Round 21 – Richmond v Geelong: Life’s not about fairy tales

The day started off with a trip to the National Gallery of Victoria to see the Degas exhibition. The cultural side of Melbourne has mostly passed me by and I hadn’t set foot inside the gallery since primary school. All I could remember of my previous trip was being fascinated by the water window and the stained glass ceiling: not the art. This time around, the water window was again suitably impressive up close and into the exhibition we went.


Standing among a crowd of people admiring the works with hushed reverence, I just didn’t get it. All I could see were unfinished sketches and smudgy paintings. What was all the fuss about? Sure there were a couple of nice paintings of ballerinas, but for the most part I didn’t understand what I was looking at, even with the carefully worded explanations accompanying each of the works. After we left the exhibition, I wandered into the Great Hall and gazed up at the stained glass ceiling. It was just as wonderful as I had remembered.


After a leisurely lunch at Southbank, the next stop was the MCG to see Richmond take on top-four aspirant Geelong. This was Jack Riewoldt’s 200th match, a big occasion and enough to get me to the ground for what was expected to be a big defeat. Jack has grown up since his debut in 2007, and on field, his dummy-spitting tantrums have been replaced by confident leadership. He’s now an accomplished footballer, but he’s never beaten Geelong. The day felt like spring was about to break free from the shackles of winter and it was too warm to wear the coat I’ve been lugging around all day. Perhaps there was a sniff of hope in the air.


The first quarter was close. The Tigers’ pressure around the ball caused the Cats to make silly mistakes. And while the Tigers had been making plenty of mistakes too, a two point advantage at the first break was a pleasant surprise. The second and third quarters saw plenty of mistakes from both sides. Lincoln McCarthy took a sensational mark over the top of Taylor Hunt and drew a roar of reverence from around the ground.
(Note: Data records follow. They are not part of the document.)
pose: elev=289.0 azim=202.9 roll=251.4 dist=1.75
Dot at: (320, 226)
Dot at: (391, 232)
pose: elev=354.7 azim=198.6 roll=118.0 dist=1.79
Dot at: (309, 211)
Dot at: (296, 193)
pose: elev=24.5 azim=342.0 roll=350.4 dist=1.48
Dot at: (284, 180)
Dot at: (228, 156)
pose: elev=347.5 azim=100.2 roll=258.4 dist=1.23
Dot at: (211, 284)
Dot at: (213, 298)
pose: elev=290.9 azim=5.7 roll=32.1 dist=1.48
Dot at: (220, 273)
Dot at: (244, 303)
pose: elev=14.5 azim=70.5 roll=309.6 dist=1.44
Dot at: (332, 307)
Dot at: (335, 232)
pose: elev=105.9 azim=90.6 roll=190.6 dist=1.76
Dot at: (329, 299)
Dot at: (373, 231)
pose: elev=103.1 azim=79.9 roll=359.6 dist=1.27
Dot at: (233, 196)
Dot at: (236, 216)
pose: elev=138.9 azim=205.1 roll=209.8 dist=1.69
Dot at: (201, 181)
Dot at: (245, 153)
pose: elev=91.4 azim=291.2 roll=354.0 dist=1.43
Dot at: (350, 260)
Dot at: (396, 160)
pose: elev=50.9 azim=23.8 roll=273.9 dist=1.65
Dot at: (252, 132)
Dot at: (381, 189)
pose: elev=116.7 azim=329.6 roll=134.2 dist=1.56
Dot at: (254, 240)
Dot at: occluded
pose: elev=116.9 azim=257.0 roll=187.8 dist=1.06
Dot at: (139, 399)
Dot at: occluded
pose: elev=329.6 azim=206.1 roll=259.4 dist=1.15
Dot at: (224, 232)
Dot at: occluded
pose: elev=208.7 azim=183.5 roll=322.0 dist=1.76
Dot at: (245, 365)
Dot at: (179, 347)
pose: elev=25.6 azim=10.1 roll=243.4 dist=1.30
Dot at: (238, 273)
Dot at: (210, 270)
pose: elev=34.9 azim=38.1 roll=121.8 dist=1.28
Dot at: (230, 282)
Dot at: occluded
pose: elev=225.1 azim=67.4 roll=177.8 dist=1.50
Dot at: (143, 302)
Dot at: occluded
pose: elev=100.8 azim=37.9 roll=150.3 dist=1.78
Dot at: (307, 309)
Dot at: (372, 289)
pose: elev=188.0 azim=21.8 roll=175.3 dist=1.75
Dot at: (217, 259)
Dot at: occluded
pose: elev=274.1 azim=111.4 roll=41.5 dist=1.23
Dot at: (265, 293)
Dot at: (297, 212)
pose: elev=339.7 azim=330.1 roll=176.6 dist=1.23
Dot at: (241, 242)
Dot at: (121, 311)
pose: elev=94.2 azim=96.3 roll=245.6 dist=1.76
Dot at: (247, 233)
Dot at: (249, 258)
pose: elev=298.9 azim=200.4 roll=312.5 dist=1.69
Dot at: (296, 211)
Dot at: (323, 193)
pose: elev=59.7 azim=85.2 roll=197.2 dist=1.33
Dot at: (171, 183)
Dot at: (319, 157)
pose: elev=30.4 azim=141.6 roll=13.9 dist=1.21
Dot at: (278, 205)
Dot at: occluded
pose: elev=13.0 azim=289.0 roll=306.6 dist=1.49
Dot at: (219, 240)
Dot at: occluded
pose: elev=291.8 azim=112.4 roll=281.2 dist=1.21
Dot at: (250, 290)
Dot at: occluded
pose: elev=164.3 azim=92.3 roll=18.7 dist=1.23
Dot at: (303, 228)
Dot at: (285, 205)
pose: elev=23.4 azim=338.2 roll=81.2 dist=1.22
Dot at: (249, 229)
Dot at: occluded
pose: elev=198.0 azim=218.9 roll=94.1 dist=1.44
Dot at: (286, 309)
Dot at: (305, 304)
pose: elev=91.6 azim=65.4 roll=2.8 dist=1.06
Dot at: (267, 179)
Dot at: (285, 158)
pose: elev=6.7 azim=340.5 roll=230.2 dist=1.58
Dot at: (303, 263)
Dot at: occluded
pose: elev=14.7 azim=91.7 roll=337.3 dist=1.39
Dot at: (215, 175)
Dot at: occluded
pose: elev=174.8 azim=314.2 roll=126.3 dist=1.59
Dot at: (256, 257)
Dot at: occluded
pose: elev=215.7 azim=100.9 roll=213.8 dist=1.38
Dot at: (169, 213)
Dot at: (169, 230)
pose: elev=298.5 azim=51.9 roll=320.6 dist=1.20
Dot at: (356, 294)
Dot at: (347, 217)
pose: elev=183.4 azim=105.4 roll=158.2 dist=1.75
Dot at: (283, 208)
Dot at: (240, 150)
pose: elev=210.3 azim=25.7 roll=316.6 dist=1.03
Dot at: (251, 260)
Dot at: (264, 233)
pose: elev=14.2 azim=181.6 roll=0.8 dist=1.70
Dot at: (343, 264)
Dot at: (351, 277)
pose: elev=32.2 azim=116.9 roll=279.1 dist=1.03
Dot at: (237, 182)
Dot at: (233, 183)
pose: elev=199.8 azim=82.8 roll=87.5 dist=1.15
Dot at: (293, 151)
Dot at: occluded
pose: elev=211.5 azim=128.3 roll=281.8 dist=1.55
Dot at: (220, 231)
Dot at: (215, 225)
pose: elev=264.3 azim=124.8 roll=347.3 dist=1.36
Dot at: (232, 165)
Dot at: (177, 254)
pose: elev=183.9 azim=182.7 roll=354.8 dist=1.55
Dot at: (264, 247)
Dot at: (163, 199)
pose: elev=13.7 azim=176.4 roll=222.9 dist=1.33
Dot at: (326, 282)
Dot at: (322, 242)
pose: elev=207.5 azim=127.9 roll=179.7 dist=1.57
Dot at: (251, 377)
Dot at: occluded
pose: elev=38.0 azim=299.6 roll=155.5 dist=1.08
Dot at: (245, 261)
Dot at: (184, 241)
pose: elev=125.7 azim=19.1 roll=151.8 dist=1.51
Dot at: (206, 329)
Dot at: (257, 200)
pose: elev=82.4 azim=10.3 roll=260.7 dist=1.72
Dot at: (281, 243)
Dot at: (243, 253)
The Tigers were 21 points ahead at half time and 35 points up at three-quarter time, largely due to the Cats’ inaccurate kicking and the heroics of Alex Rance et al. in defence. Somehow, after dominating the inside 50s, Geelong had inexplicably kicked only four goals to Richmond’s eleven.


Thirty-five points up with one quarter to go. Did we dare to dream? Could the Tigers hang on to win? Was Jack’s 200th going to get a fairy tale ending? The answer was no. Geelong’s onslaught during the final quarter was terrifying. The Cats kicked six goals (and nine behinds) before the Tigers replied with a single goal to Tyrone Vickery leaving the Tigers four points behind. With 21 seconds left on the clock there was time for one last push forward, and after Trent Cotchin launched an uncharacteristically long kick deep inside 50, Jack flew for a pack mark. But, alas it was not to be. The siren sounded and Geelong had spoiled the party.


As I headed to Jolimont Station, I gazed up at the outside of the MCG, and even though the stands have been replaced over the years, it’s just as wonderful as when I came here as a kid. With sport there’s no need to search for hidden meaning to be inspired. Richmond might be an unfinished sketch of a successful football club with players whose skills are smudgy rather than sharp, but I understand what I’m seeing.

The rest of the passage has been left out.